» TRECHO SELECIONADO
▼▼▼

Em Daqui ninguém sai, havia a intenção de homenagear o centenário do autor, comemorado em junho deste ano. Para essa tarefa, Nena chamou o dramaturgo Henrique Fontes, potiguar, que escreveu e dirigiu Sobrevivente, peça em que a atriz atua com o filho, Pedro Inoue, e que estreou no Festival de Curitiba de 2023. Na nova montagem, Fontes assina dramaturgia e assistência de direção. Em cena, estão os atores Carol Mascarenhas, Fábyo Rolywe, Laís Cristina, Madu Forti, Paula Roque, Paulo Chierentini, Sidy Correa, Simone Spoladore, Trava da Fronteira, Val Salles, Wenry Bueno e Zeca Sales.

▲▲▲

» PROBLEMA 1
Liste todas as pessoas nomeadas no trecho selecionado que não figuram entre os atores citados como estando em cena.
O trecho selecionado não tem nenhuma relação com as entradas.

» ENTRADAS A PROCESSAR
▼▼▼

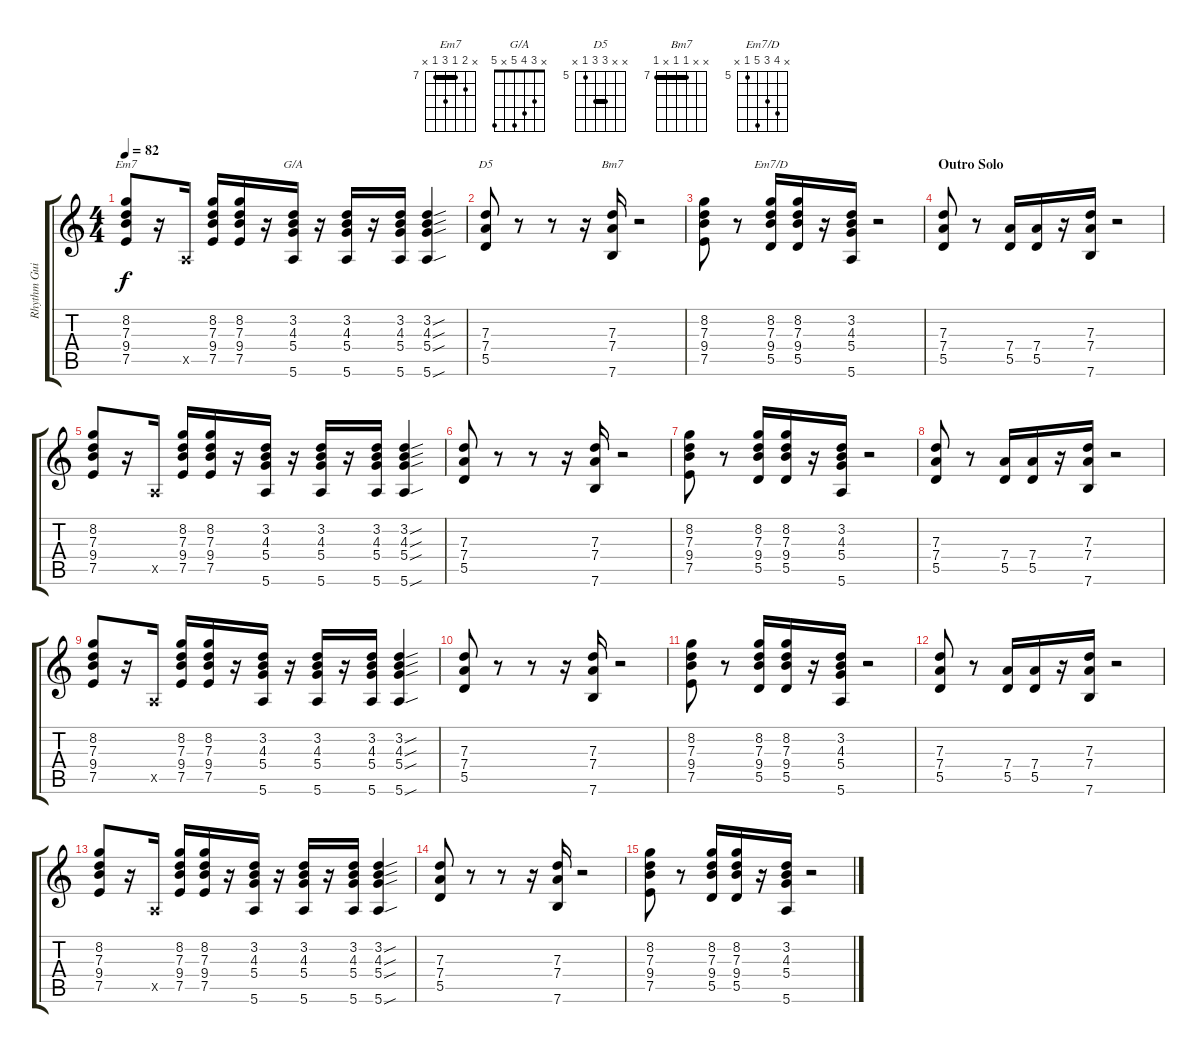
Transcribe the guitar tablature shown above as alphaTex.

\track ("Rhythm Guitar" "Rhythm Gui") {instrument electricguitarmuted}
\staff {score tabs}
\tuning (E4 B3 G3 D3 A2 E2) {hide}
\chord ("Em7" x 8 7 9 7 x) {firstfret 7 barre 7}
\chord ("G/A" x 3 4 5 x 5)
\chord ("D5" x x 7 7 5 x) {firstfret 5 barre 7}
\chord ("Bm7" x x 7 7 x 7) {firstfret 7 barre 7}
\chord ("Em7/D" x 8 7 9 5 x) {firstfret 5}
\ts (4 4)
\tempo 82
\clef g2
\ks c
(8.2 7.3 9.4 7.5).8{ch "Em7" dy f} r.16 0.5{x}.16 (8.2 7.3 9.4 7.5).16 (8.2 7.3 9.4 7.5).16 r.16 (3.2 4.3 5.4 5.6).16{ch "G/A"} r.16 (3.2 4.3 5.4 5.6).16 r.16 (3.2 4.3 5.4 5.6).16 (3.2{sou} 4.3{sou} 5.4{sou} 5.6{sou}).4 |
(7.3 7.4 5.5).8{ch "D5"} r.8 r.8 r.16 (7.3 7.4 7.6).16{ch "Bm7"} r.2 |
(8.2 7.3 9.4 7.5).8 r.8 (8.2 7.3 9.4 5.5).16{ch "Em7/D"} (8.2 7.3 9.4 5.5).16 r.16 (3.2 4.3 5.4 5.6).16 r.2 |
\section ("" "Outro Solo")
(7.3 7.4 5.5).8 r.8 (7.4 5.5).16 (7.4 5.5).16 r.16 (7.3 7.4 7.6).16 r.2 |
(8.2 7.3 9.4 7.5).8 r.16 0.5{x}.16 (8.2 7.3 9.4 7.5).16 (8.2 7.3 9.4 7.5).16 r.16 (3.2 4.3 5.4 5.6).16 r.16 (3.2 4.3 5.4 5.6).16 r.16 (3.2 4.3 5.4 5.6).16 (3.2{sou} 4.3{sou} 5.4{sou} 5.6{sou}).4 |
(7.3 7.4 5.5).8 r.8 r.8 r.16 (7.3 7.4 7.6).16 r.2 |
(8.2 7.3 9.4 7.5).8 r.8 (8.2 7.3 9.4 5.5).16 (8.2 7.3 9.4 5.5).16 r.16 (3.2 4.3 5.4 5.6).16 r.2 |
(7.3 7.4 5.5).8 r.8 (7.4 5.5).16 (7.4 5.5).16 r.16 (7.3 7.4 7.6).16 r.2 |
(8.2 7.3 9.4 7.5).8 r.16 0.5{x}.16 (8.2 7.3 9.4 7.5).16 (8.2 7.3 9.4 7.5).16 r.16 (3.2 4.3 5.4 5.6).16 r.16 (3.2 4.3 5.4 5.6).16 r.16 (3.2 4.3 5.4 5.6).16 (3.2{sou} 4.3{sou} 5.4{sou} 5.6{sou}).4 |
(7.3 7.4 5.5).8 r.8 r.8 r.16 (7.3 7.4 7.6).16 r.2 |
(8.2 7.3 9.4 7.5).8 r.8 (8.2 7.3 9.4 5.5).16 (8.2 7.3 9.4 5.5).16 r.16 (3.2 4.3 5.4 5.6).16 r.2 |
(7.3 7.4 5.5).8 r.8 (7.4 5.5).16 (7.4 5.5).16 r.16 (7.3 7.4 7.6).16 r.2 |
(8.2 7.3 9.4 7.5).8 r.16 0.5{x}.16 (8.2 7.3 9.4 7.5).16 (8.2 7.3 9.4 7.5).16 r.16 (3.2 4.3 5.4 5.6).16 r.16 (3.2 4.3 5.4 5.6).16 r.16 (3.2 4.3 5.4 5.6).16 (3.2{sou} 4.3{sou} 5.4{sou} 5.6{sou}).4 |
(7.3 7.4 5.5).8 r.8 r.8 r.16 (7.3 7.4 7.6).16 r.2 |
(8.2 7.3 9.4 7.5).8 r.8 (8.2 7.3 9.4 5.5).16 (8.2 7.3 9.4 5.5).16 r.16 (3.2 4.3 5.4 5.6).16 r.2
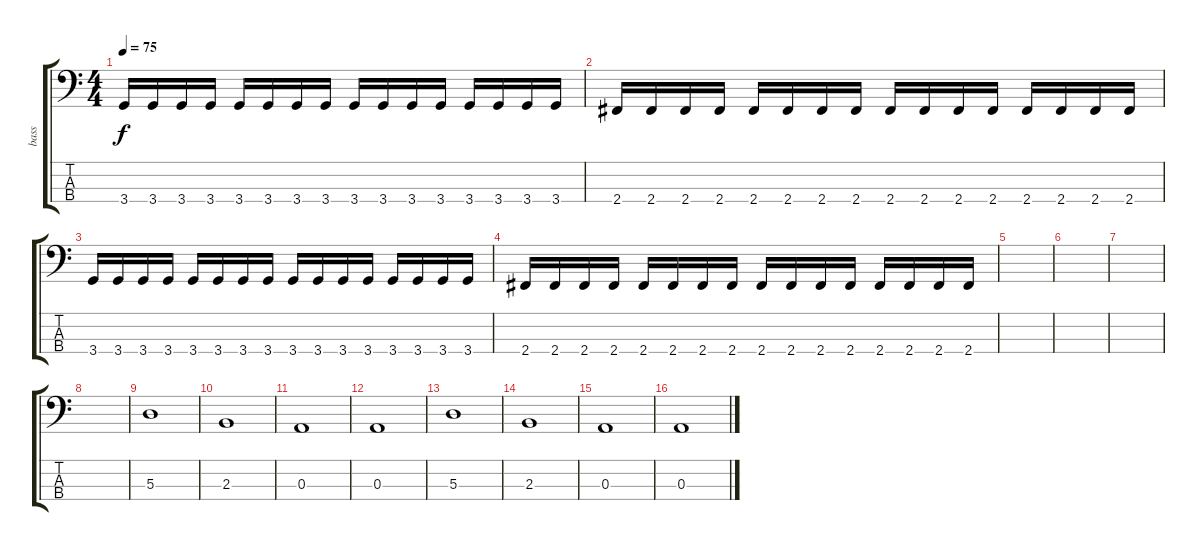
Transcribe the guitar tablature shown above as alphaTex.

\track ("bass" "bass") {instrument electricbassfinger}
\staff {score tabs}
\tuning (G2 D2 A1 E1) {hide}
\ts (4 4)
\tempo 75
\clef f4
\ks c
3.4.16{dy f} 3.4.16 3.4.16 3.4.16 3.4.16 3.4.16 3.4.16 3.4.16 3.4.16 3.4.16 3.4.16 3.4.16 3.4.16 3.4.16 3.4.16 3.4.16 |
2.4.16 2.4.16 2.4.16 2.4.16 2.4.16 2.4.16 2.4.16 2.4.16 2.4.16 2.4.16 2.4.16 2.4.16 2.4.16 2.4.16 2.4.16 2.4.16 |
3.4.16 3.4.16 3.4.16 3.4.16 3.4.16 3.4.16 3.4.16 3.4.16 3.4.16 3.4.16 3.4.16 3.4.16 3.4.16 3.4.16 3.4.16 3.4.16 |
2.4.16 2.4.16 2.4.16 2.4.16 2.4.16 2.4.16 2.4.16 2.4.16 2.4.16 2.4.16 2.4.16 2.4.16 2.4.16 2.4.16 2.4.16 2.4.16 |
|
|
|
|
5.3.1 |
2.3.1 |
0.3.1 |
0.3.1 |
5.3.1 |
2.3.1 |
0.3.1 |
0.3.1
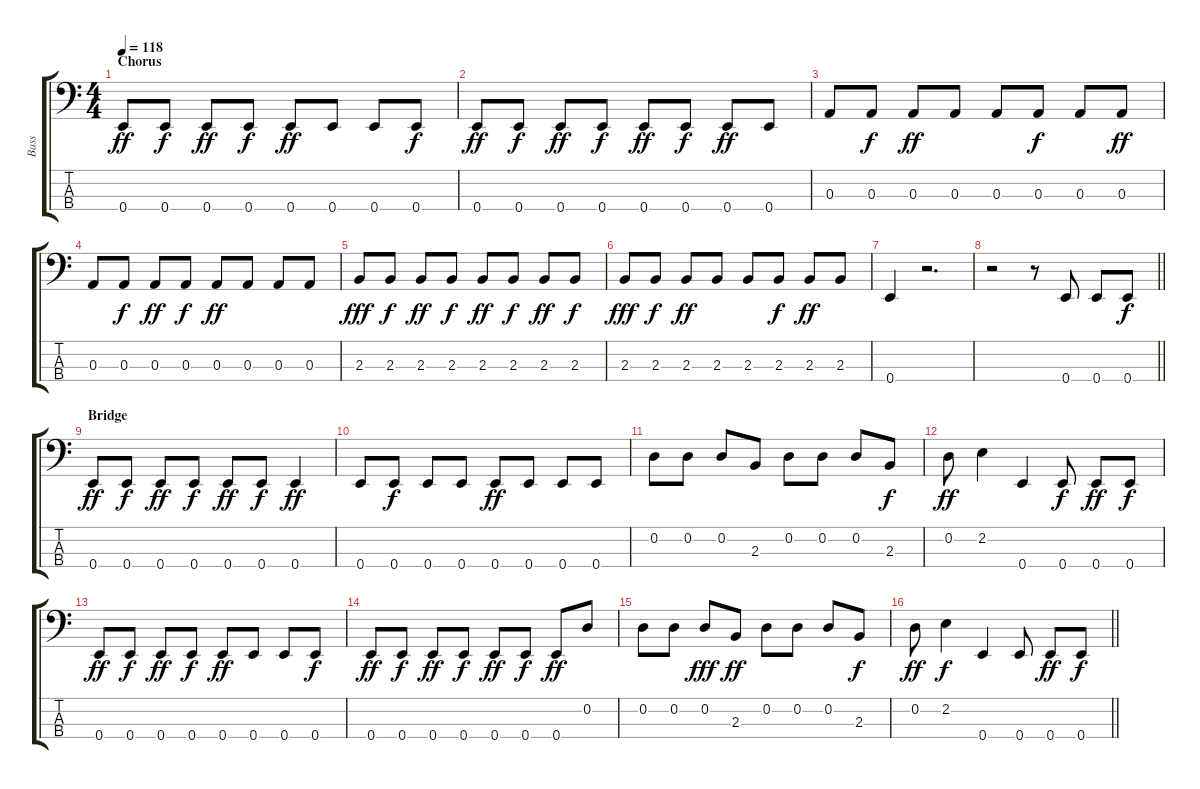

▲▲▲

» PROBLEMA 2
Reúna todas as linhas das entradas que contêm a palavra "barre", diferenciando maiúsculas de minúsculas.

» RESPOSTA COMPLETA 1
- Nena
- Henrique Fontes
- Pedro Inoue

» RESPOSTA COMPLETA 2
\chord ("Em7" x 8 7 9 7 x) {firstfret 7 barre 7}
\chord ("D5" x x 7 7 5 x) {firstfret 5 barre 7}
\chord ("Bm7" x x 7 7 x 7) {firstfret 7 barre 7}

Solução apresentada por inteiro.